(Directions)
**A.** According to the passage on fault aliasing, what output error pattern do fault F1 in Copy A and fault F2 in Copy B both produce?
**B.** Extend the passage on fault aliasing in triple modular redundancy, picking up right after its final sentence.

The Figure 2.7 shows two faults aliased for a given test vector. The circuit has
four inputs A, B, C and D and four outputs O1, O2, O3 and O4. For the test
vector 1, 1, 1 and 1 at the inputs A, B, C and D respectively both the single stuck
at faults f1 and f2 produce the same output. The two faults make the output O2
toggle from 1 to 0. Thus faults f1 and f2 alias each other.
18
In a TMR system, if two faults in two of the three circuits produce same error
at the respective outputs for a given input, the two faulty circuits will have the
majority vote. The two faults alias each other forming majority vote. The fault
free circuit giving the correct result will be in minority. Thus, aliasing makes the
majority vote decision wrong. This thesis explores the fault aliasing and analyze
the statistics and effect of fault aliasing on fault coverage.
In the lock-step fault tolerance technique, if two of the three circuits have faults
that produce the same output error for a given input, the two faulty circuit together
vote out the other good circuit as a faulty circuit [11]. Fault aliasing makes the
fault free circuit fail and passes the faulty circuits.
Fault cones have the statistics of aliasing based on the percentage of overlap of
fault cones. In Figure 2.6, the fault cones of FaultA and FaultB overlap and hence
can alias. Fault cones of faults A and C never overlap and hence they can never
alias. The statistics of fault cones is used to estimate the probability of aliasing.
Aliasing may occur at different levels. In the conventional built-in-self-test (BIST)
where the outputs are compressed before comparing, aliasing can occur due to the
compaction process. This thesis focuses on fault aliasing at the output ports of
the circuit blocks. This is before compaction, if any.
In Figure 2.8, the S-A-0 fault F1 in Copy A and the S-A-0 fault F2 in Copy B give
exactly the same Output Error Pattern (OEP) of 1,0,1,1. The fault free circuit
give the correct result of 1,1,1,1. The S-A-0 fault F2 in Copy B and the S-A-0
fault F3 in Copy B are equivalent faults.
19
Figure 2.8: Sample TMR depicting aliasing faults
20
Fault aliasing is not same as equivalent faults [11]. Two faults of a Boolean circuit
are called equivalent if they transform the circuit such that the two faulty circuits
have identical output functions. Equivalent faults are also called indistinguishable
and have exactly same set of tests [12].
Recent publications [13] analyze the yield and product quality required for a desired
fault tolerance level in a TMR. The upper and lower bounds for the yield of a
TMR system with m single stuck-at faults are derived in [13]. This thesis gives
the probability of failure of a TMR system and analyze the relation between fault
cones and fault aliasing. This thesis explains which faults are prone to aliasing and
why. The ISCAS-85 benchmark circuits are used to analyze the impact of fault
aliasing on a TMR system.

(Source information)
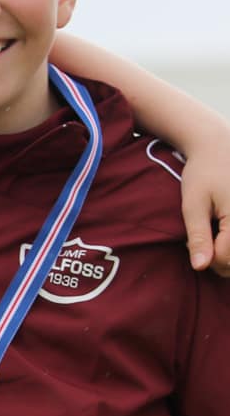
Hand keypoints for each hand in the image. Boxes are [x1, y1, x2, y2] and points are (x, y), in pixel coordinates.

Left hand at [179, 131, 229, 275]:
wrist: (221, 147)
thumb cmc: (204, 172)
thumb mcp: (194, 204)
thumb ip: (198, 236)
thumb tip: (200, 267)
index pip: (225, 259)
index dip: (204, 258)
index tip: (190, 242)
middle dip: (218, 259)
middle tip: (202, 238)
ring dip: (229, 255)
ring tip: (215, 235)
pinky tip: (225, 232)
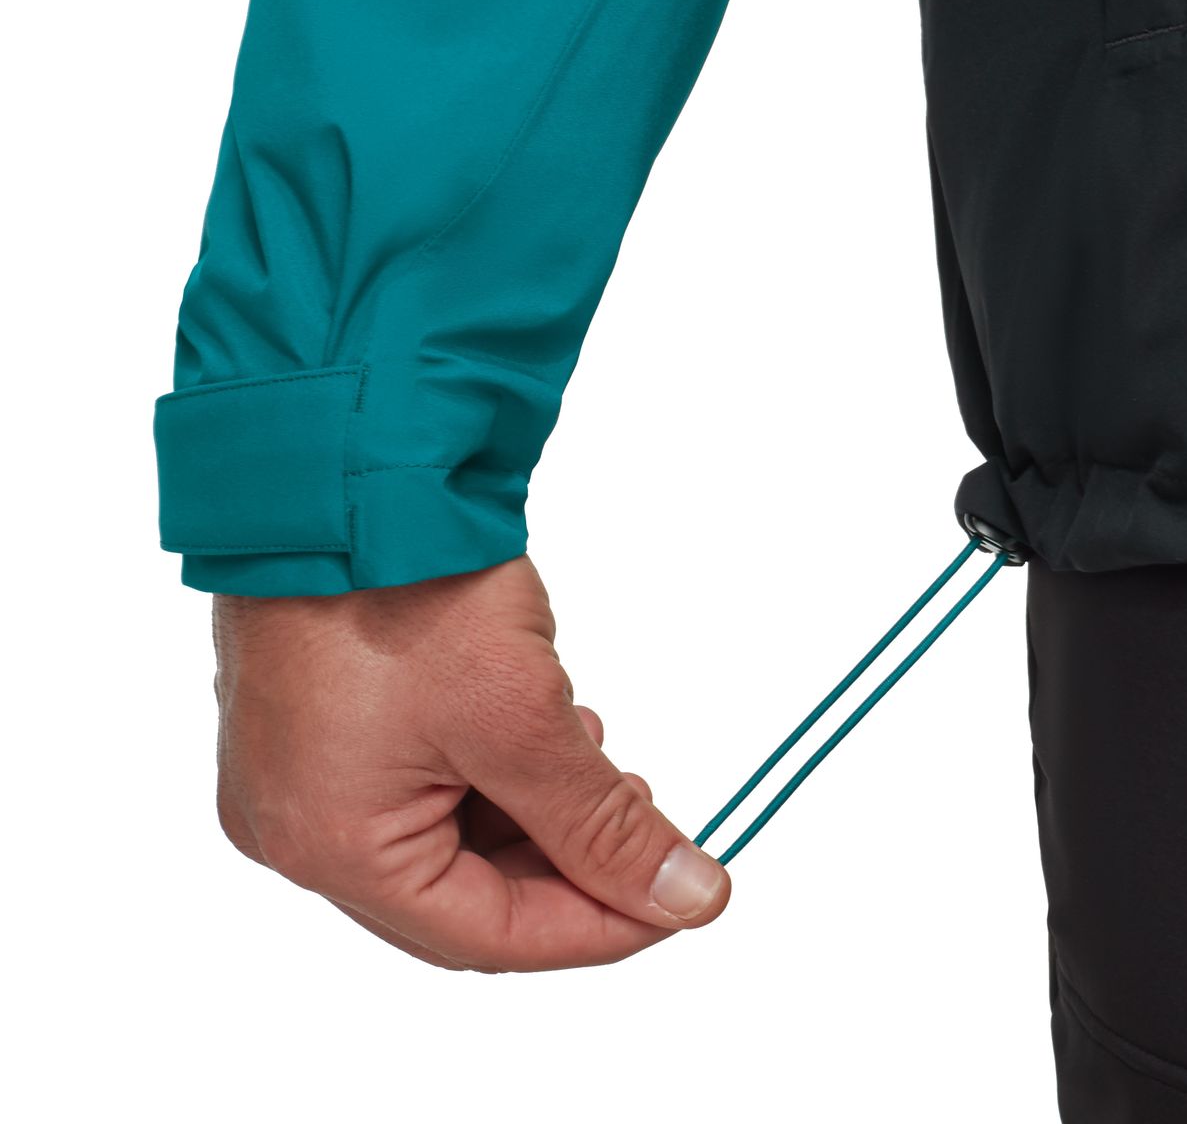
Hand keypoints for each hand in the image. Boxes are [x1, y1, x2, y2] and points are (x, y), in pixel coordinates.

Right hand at [213, 554, 730, 971]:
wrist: (340, 456)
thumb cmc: (405, 581)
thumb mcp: (520, 717)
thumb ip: (601, 824)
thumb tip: (689, 898)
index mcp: (328, 842)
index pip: (487, 936)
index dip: (598, 926)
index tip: (679, 900)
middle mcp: (293, 823)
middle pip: (460, 892)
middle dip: (563, 863)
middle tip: (640, 818)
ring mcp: (294, 768)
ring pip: (440, 837)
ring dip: (528, 812)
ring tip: (588, 751)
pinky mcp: (312, 719)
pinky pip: (409, 781)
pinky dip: (484, 771)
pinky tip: (534, 724)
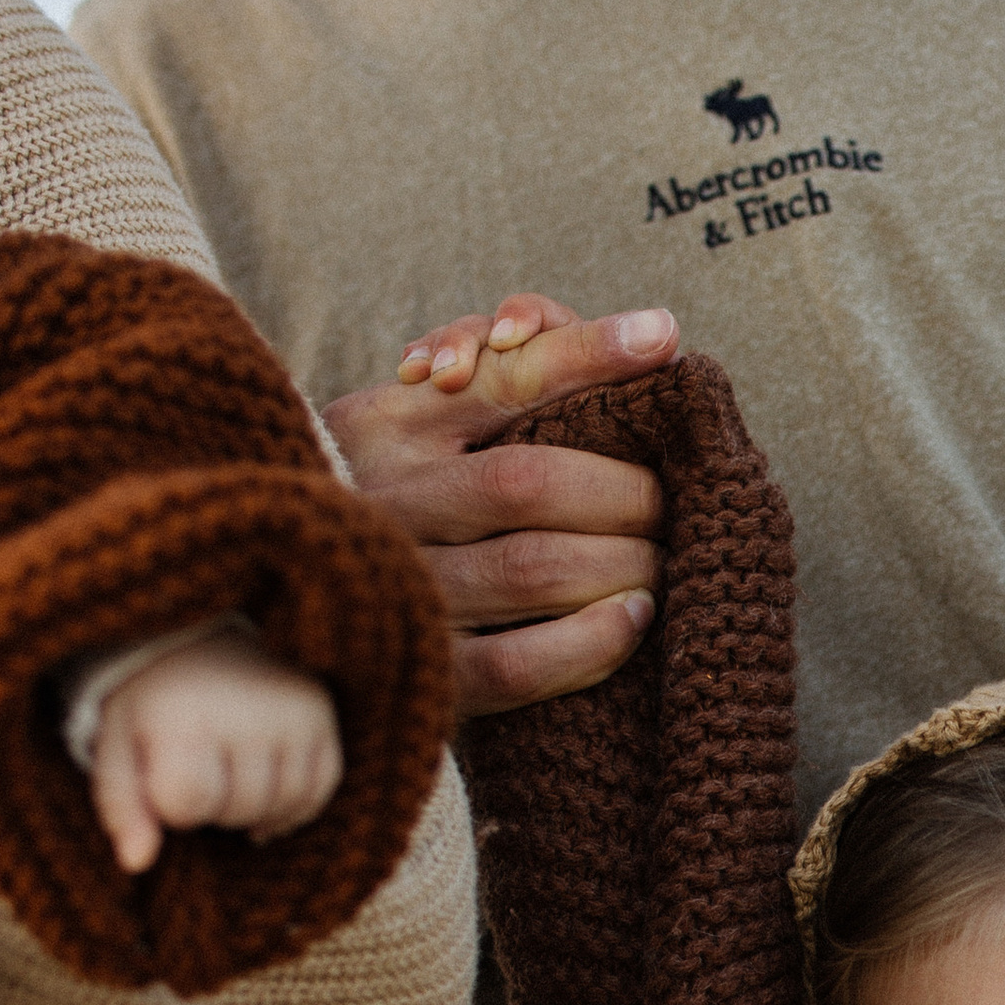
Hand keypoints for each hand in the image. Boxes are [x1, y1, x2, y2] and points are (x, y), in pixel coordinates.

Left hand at [88, 619, 342, 873]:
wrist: (197, 645)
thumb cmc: (151, 709)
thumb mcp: (118, 749)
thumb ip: (120, 807)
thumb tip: (137, 863)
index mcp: (184, 713)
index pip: (188, 805)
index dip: (172, 803)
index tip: (163, 770)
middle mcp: (245, 706)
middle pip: (238, 810)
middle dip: (215, 805)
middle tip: (200, 765)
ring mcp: (290, 709)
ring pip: (282, 806)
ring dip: (254, 807)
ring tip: (230, 774)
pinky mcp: (319, 712)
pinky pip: (318, 791)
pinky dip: (293, 802)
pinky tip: (265, 786)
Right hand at [326, 293, 679, 715]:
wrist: (332, 597)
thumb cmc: (430, 489)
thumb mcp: (448, 413)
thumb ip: (537, 367)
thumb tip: (664, 332)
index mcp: (387, 423)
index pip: (503, 378)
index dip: (587, 357)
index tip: (665, 339)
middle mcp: (385, 500)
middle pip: (527, 483)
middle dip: (625, 494)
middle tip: (672, 501)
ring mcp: (400, 589)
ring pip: (530, 570)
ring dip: (622, 565)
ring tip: (663, 560)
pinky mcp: (428, 673)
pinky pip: (518, 664)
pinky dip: (592, 641)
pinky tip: (632, 618)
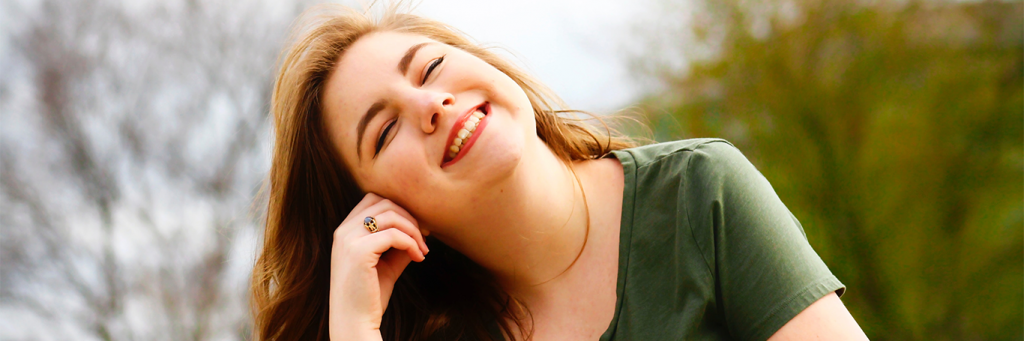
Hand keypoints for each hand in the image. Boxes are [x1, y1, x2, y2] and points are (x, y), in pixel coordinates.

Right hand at [328, 193, 428, 339]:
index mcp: (345, 231)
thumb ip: (399, 244)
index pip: (374, 200)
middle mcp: (343, 231)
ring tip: (423, 250)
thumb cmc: (370, 296)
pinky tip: (418, 257)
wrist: (354, 323)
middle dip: (410, 217)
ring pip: (391, 214)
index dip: (400, 209)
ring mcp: (348, 239)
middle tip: (426, 237)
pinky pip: (393, 235)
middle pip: (384, 202)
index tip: (418, 228)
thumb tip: (421, 228)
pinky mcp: (358, 252)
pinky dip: (411, 243)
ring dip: (413, 230)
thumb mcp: (387, 264)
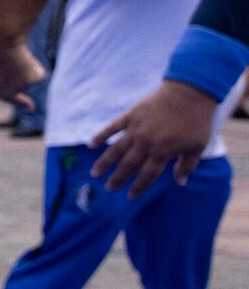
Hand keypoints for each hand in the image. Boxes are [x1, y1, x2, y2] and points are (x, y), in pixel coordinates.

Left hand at [0, 32, 42, 102]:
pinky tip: (26, 58)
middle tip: (26, 97)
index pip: (4, 97)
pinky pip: (38, 73)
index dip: (15, 101)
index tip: (30, 107)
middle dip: (20, 89)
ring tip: (12, 55)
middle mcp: (6, 92)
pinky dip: (35, 66)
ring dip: (24, 67)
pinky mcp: (33, 79)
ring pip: (28, 76)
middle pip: (17, 86)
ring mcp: (20, 87)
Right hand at [87, 79, 220, 195]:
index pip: (147, 175)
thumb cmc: (197, 121)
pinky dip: (101, 136)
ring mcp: (135, 129)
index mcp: (162, 152)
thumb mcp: (198, 147)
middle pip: (128, 165)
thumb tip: (180, 182)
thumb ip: (187, 165)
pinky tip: (91, 144)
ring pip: (116, 150)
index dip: (139, 186)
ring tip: (95, 173)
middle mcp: (145, 143)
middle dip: (118, 178)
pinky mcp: (130, 116)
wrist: (190, 93)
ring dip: (105, 163)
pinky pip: (112, 128)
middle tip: (109, 188)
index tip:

(Per-task answers)
**A.** 1,0,1,1

**B.**
2.4.5 ISCAS-85 benchmark circuits
The ISCAS-85 benchmark circuits are a set of well-defined, gate level netlists of
common building blocks. These benchmark circuits are part of real projects of
different companies. The ISCAS-85 benchmark circuits are widely used in digital
integrated circuit research work, in the area of design verification, test generation,
clock distribution, power consumption and timing analysis. The gate level netlist
is converted transistor level netlist in a format readable by IRSIM and Faultsim
[14].
2.4.6 Fault simulation
Fault simulation result shows what happens to the response of circuit when a fault
is introduced. In a production test, only the package pins, the Primary Inputs
(PIs) and Primary Outputs (POs) are accessible. To test an IC, a series of sets
21
of input patterns are generated that will detect any faults in the circuit. The
simulator used for fault simulation is called fault simulator [15].
Fault simulation can be broadly classified in to two categories described below,
based on the input test pattern [16].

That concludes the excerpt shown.